>>>

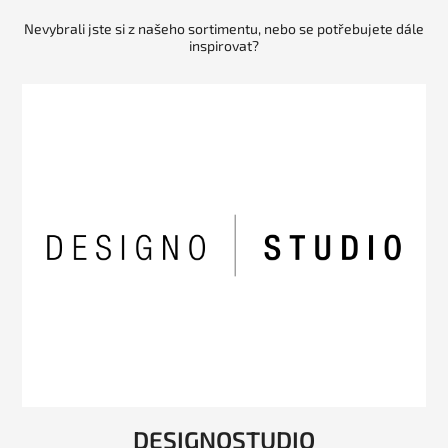
Nevybrali jste si z našeho sortimentu, nebo se potřebujete dále
inspirovat?
DESIGNOSTUDIO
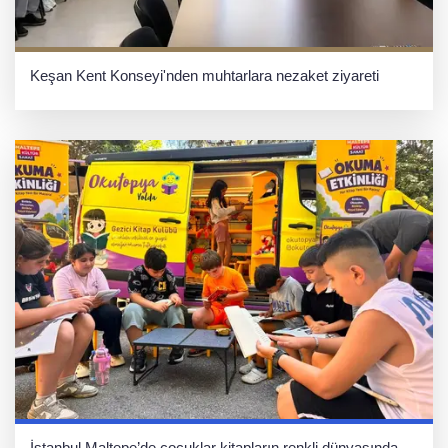
Keşan Kent Konseyi'nden muhtarlara nezaket ziyareti
İstanbul Maltepe’de çocuklar kitapların renkli dünyasında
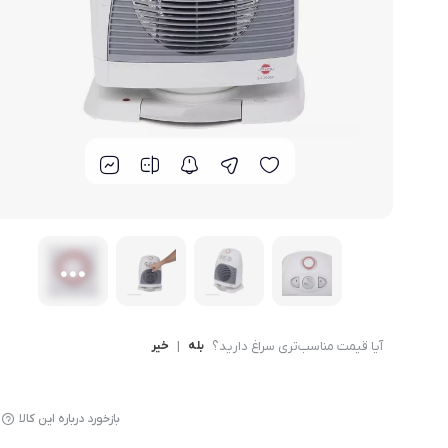
لوازم پخت و پز
آیا قیمت مناسب‌تری سراغ دارید؟
بله
|
خیر
بازخورد درباره این کالا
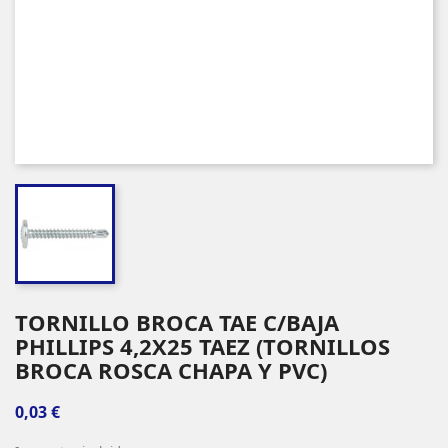
TORNILLO BROCA TAE C/BAJA
PHILLIPS 4,2X25 TAEZ (TORNILLOS
BROCA ROSCA CHAPA Y PVC)
0,03 €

<<<

» Activity
All of the entries must be reproduced exactly, apart from the pictures, which are to be dropped.

» Response to this task
Nevybrali jste si z našeho sortimentu, nebo se potřebujete dále
inspirovat?
DESIGNOSTUDIO
Keşan Kent Konseyi'nden muhtarlara nezaket ziyareti
İstanbul Maltepe’de çocuklar kitapların renkli dünyasında
لوازم پخت و پز
آیا قیمت مناسب‌تری سراغ دارید؟
بله
|
خیر
بازخورد درباره این کالا
TORNILLO BROCA TAE C/BAJA
PHILLIPS 4,2X25 TAEZ (TORNILLOS
BROCA ROSCA CHAPA Y PVC)
0,03 €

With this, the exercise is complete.